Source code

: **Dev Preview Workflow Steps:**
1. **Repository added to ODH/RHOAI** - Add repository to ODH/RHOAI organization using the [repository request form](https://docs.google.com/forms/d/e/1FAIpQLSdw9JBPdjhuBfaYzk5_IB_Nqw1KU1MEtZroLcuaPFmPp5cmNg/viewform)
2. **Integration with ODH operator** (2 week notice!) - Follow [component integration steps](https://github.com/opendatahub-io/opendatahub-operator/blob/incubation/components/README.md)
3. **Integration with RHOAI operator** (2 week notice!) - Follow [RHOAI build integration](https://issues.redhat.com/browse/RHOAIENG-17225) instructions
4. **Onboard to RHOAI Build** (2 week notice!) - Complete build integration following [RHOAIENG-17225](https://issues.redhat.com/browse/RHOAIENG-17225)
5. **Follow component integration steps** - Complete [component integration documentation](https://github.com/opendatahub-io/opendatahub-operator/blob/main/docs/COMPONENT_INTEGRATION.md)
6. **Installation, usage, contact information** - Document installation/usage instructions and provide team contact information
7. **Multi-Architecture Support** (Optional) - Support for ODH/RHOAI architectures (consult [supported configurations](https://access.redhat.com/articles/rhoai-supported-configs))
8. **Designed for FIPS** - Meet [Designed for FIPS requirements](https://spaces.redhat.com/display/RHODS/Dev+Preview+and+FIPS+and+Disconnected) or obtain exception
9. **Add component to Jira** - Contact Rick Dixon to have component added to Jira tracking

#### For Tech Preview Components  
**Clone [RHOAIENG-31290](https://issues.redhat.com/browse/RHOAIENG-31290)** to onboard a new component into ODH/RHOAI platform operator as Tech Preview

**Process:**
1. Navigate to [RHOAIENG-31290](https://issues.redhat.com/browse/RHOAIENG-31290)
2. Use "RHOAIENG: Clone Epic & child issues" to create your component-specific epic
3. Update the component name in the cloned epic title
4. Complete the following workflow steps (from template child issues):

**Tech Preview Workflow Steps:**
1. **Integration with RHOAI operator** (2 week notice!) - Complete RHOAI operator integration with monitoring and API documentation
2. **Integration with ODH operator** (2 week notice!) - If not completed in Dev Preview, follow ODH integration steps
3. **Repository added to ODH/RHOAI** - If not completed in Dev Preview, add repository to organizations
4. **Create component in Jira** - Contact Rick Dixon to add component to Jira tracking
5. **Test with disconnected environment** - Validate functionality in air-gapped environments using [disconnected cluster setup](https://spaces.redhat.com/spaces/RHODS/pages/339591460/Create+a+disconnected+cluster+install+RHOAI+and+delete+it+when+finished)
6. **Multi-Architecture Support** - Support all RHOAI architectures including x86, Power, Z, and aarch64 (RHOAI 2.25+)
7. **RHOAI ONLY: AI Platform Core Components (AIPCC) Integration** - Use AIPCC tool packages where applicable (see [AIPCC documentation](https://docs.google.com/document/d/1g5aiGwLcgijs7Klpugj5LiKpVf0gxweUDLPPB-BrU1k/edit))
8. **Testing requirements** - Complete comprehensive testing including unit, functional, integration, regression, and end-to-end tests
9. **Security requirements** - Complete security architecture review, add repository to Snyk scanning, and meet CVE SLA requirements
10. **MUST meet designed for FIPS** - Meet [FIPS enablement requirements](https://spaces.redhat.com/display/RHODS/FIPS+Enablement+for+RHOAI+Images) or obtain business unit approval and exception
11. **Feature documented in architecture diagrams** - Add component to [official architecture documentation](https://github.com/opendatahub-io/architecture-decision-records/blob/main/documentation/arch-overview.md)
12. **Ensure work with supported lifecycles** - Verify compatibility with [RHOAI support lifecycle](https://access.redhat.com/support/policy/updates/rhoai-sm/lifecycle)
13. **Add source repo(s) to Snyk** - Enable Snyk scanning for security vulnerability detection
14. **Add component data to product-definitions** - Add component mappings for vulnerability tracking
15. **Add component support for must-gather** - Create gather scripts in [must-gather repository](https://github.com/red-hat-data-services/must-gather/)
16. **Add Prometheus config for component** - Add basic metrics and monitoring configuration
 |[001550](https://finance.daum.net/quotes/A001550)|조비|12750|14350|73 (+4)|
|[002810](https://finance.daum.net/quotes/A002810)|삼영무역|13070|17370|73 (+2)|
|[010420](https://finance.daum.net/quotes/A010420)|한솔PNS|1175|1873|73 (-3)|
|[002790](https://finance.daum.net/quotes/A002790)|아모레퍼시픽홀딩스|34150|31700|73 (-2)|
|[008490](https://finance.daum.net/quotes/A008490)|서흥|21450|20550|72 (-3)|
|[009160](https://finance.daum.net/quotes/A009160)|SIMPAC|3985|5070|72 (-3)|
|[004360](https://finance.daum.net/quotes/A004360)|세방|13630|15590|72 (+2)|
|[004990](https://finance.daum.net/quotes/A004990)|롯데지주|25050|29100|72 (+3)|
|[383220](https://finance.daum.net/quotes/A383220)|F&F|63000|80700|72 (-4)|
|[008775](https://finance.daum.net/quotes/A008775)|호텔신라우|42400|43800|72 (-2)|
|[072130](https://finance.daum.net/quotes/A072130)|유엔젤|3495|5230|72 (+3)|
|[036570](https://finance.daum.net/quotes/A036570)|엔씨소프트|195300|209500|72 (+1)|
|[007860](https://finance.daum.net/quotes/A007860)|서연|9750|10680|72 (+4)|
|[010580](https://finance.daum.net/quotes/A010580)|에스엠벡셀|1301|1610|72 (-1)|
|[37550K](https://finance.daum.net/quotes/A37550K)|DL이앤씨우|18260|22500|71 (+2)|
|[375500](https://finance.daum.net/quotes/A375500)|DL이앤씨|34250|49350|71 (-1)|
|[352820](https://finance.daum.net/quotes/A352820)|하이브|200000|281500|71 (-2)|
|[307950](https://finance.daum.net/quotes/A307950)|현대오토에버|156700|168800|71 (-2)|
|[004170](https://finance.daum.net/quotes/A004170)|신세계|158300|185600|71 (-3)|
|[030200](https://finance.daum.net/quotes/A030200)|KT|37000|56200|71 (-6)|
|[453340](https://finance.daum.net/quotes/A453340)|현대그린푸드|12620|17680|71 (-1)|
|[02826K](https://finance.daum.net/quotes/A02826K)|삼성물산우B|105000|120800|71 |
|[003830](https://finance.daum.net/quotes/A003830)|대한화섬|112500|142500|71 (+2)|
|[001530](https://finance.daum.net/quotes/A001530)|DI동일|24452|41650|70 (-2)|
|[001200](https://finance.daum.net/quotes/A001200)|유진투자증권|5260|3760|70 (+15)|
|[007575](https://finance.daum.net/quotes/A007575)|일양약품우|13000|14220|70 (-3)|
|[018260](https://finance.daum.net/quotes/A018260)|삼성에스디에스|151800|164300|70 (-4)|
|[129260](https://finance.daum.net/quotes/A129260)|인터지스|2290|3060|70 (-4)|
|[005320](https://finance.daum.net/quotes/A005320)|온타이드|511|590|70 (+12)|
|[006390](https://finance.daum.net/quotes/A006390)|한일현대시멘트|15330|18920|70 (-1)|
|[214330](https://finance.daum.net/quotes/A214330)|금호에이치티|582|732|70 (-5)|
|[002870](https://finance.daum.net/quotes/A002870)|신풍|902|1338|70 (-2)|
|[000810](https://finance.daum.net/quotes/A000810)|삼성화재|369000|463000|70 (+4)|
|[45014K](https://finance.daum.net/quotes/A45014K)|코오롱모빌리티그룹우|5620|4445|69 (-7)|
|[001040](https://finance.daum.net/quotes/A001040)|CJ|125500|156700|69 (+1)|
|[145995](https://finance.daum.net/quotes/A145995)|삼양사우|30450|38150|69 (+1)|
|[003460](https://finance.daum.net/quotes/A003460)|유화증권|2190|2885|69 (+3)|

[DIRECTIONS] A line belongs in the answer if it contains the word "redhat"; please copy each such line from the material.

[OUTPUT]
3. **Integration with RHOAI operator** (2 week notice!) - Follow [RHOAI build integration](https://issues.redhat.com/browse/RHOAIENG-17225) instructions
4. **Onboard to RHOAI Build** (2 week notice!) - Complete build integration following [RHOAIENG-17225](https://issues.redhat.com/browse/RHOAIENG-17225)
7. **Multi-Architecture Support** (Optional) - Support for ODH/RHOAI architectures (consult [supported configurations](https://access.redhat.com/articles/rhoai-supported-configs))
8. **Designed for FIPS** - Meet [Designed for FIPS requirements](https://spaces.redhat.com/display/RHODS/Dev+Preview+and+FIPS+and+Disconnected) or obtain exception
**Clone [RHOAIENG-31290](https://issues.redhat.com/browse/RHOAIENG-31290)** to onboard a new component into ODH/RHOAI platform operator as Tech Preview
1. Navigate to [RHOAIENG-31290](https://issues.redhat.com/browse/RHOAIENG-31290)
5. **Test with disconnected environment** - Validate functionality in air-gapped environments using [disconnected cluster setup](https://spaces.redhat.com/spaces/RHODS/pages/339591460/Create+a+disconnected+cluster+install+RHOAI+and+delete+it+when+finished)
10. **MUST meet designed for FIPS** - Meet [FIPS enablement requirements](https://spaces.redhat.com/display/RHODS/FIPS+Enablement+for+RHOAI+Images) or obtain business unit approval and exception
12. **Ensure work with supported lifecycles** - Verify compatibility with [RHOAI support lifecycle](https://access.redhat.com/support/policy/updates/rhoai-sm/lifecycle)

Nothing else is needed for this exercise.